Python pypdf2

From wikinotes

PyPDF2 is a tool to author, modify, and convert pdf files.


Basic Usage

from PyPDF2 import PdfFileReader, PdfFileWriter


inff  = open( 'input.pdf', 'rb' )
inpdf  = PdfFilereader( inff )

outff = open( 'output.pdf', 'wb' )
outpdf = PdfFileWriter()


num_pages = inpdf.getNumPages()
for num_page in num_pages:
	inpage = inpdf.getPage( num_page )

	##
	## Modify the inpdf page here
	##

	outpdf.addPage( inpage )

outpdf.write( outff )
inff.close()
outff.close()



getting PDF Information

Here are the basics of pdfs:

  • every point/pt == 1/72 inch
  • bounding boxes are measured from the lower-left to the upper-right
  • the pdf fileformat is made up of several boxes. mediabox is the largest.

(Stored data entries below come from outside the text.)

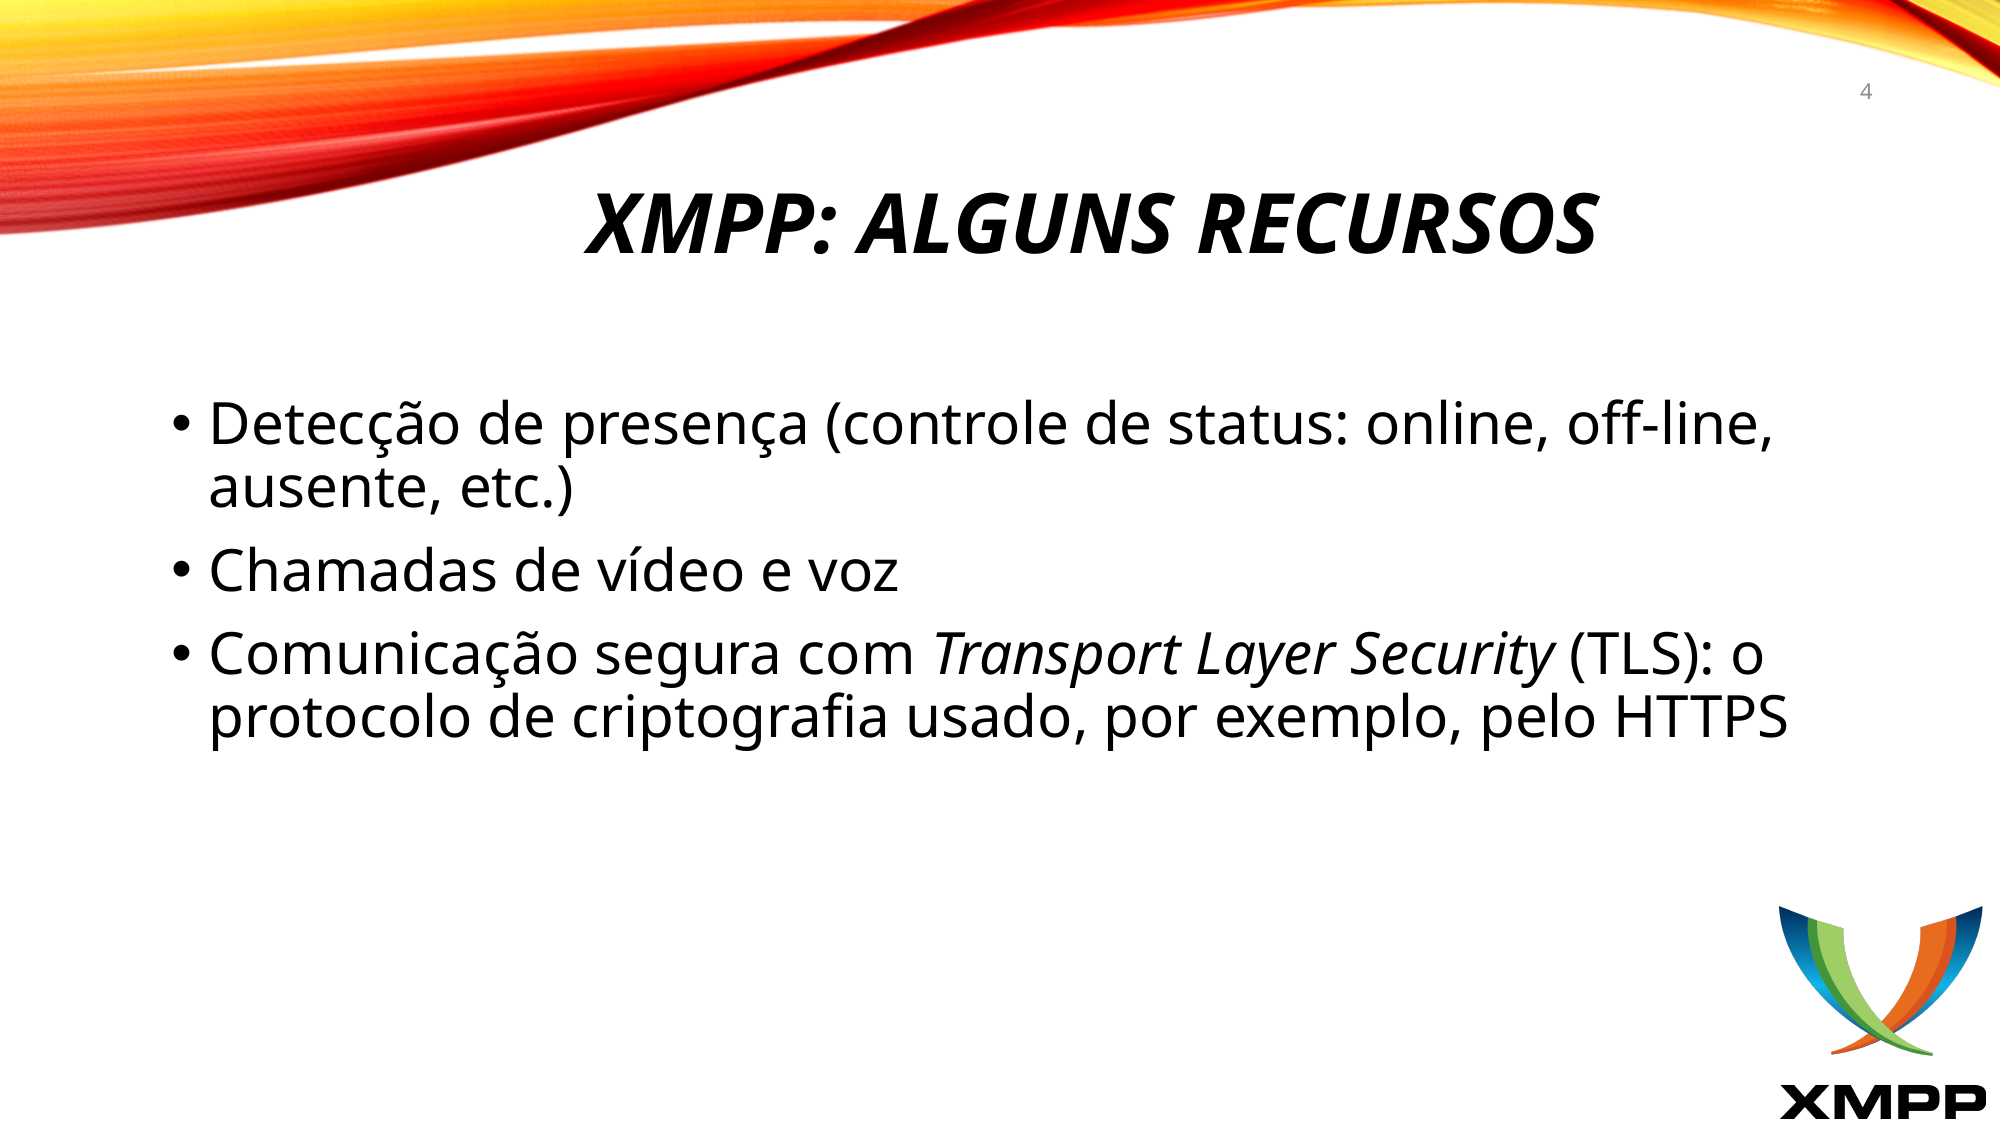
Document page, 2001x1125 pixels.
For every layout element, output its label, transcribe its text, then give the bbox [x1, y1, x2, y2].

list Detecção de presença (controle de status: online, off-line, ausente, etc.) Chamadas de vídeo e voz Comunicação segura com Transport Layer Security (TLS): o protocolo de criptografia usado, por exemplo, pelo HTTPS [156, 386, 1888, 1007]
picture [0, 0, 2000, 237]
picture [1779, 906, 1986, 1119]
title XMPP: Alguns Recursos [323, 102, 1888, 350]
slide_number 4 [1437, 62, 1888, 123]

For more information see: pdf.

page = inpdf.mediaBox.getPage( 1 )					## You operate on PDFs one page at a time
print( page['/Rotate'] )								## Pages are just big dicts of information


(page_w, page_h) = page.mediaBox.upperRight		## You can access/modify information as attributes:
page['/CropBox']											## You can also access/modify information from the dict



Rotating

I do not entirely understand the order-of-operations for rotations. It appears that changing the rotation value is only applied after the final PDF is authored. You can get around this using:

Note that if you are performing any other operations on that page, that the width/height are not swapped for rotations until after the PDF is authored.

inpage.mergeRotatePage(
		inpage,
		90,
	)